--- What needs to be done ---
Work through the records below and copy every line that includes "shoulder".
<<<<
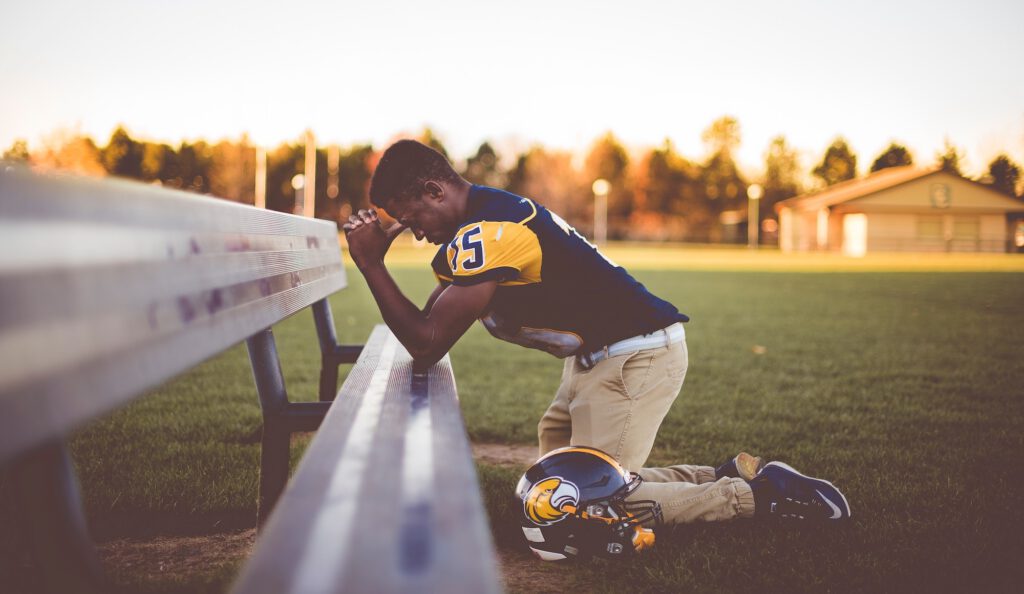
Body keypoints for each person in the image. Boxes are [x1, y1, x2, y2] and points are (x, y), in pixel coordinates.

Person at [342, 139, 850, 534]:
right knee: (556, 488)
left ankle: (762, 498)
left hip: (634, 358)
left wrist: (369, 265)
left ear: (435, 191)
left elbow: (427, 342)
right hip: (599, 359)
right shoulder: (480, 222)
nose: (416, 232)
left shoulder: (489, 229)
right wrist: (376, 264)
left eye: (413, 219)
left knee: (591, 503)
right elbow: (430, 327)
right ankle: (726, 474)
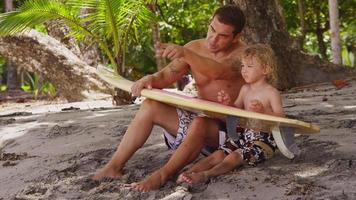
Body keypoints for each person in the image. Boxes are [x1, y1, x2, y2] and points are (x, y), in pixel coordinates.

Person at [92, 5, 247, 192]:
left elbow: (217, 71)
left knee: (199, 122)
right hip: (202, 132)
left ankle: (162, 175)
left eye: (222, 36)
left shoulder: (242, 55)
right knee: (151, 105)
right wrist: (150, 79)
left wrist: (186, 54)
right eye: (212, 29)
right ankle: (113, 167)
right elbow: (165, 77)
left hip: (232, 133)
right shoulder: (193, 47)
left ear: (236, 37)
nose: (213, 39)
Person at [177, 44, 285, 185]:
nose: (244, 70)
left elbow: (281, 118)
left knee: (234, 156)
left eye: (249, 66)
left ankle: (206, 174)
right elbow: (236, 110)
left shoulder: (271, 93)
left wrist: (264, 111)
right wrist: (228, 103)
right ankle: (190, 172)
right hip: (243, 136)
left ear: (265, 69)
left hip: (263, 141)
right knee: (218, 154)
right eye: (243, 66)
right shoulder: (245, 90)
>>>>
--- Task response ---
right shoulder: (480, 222)
left shoulder: (489, 229)
left shoulder: (242, 55)
right shoulder: (193, 47)
left shoulder: (271, 93)
right shoulder: (245, 90)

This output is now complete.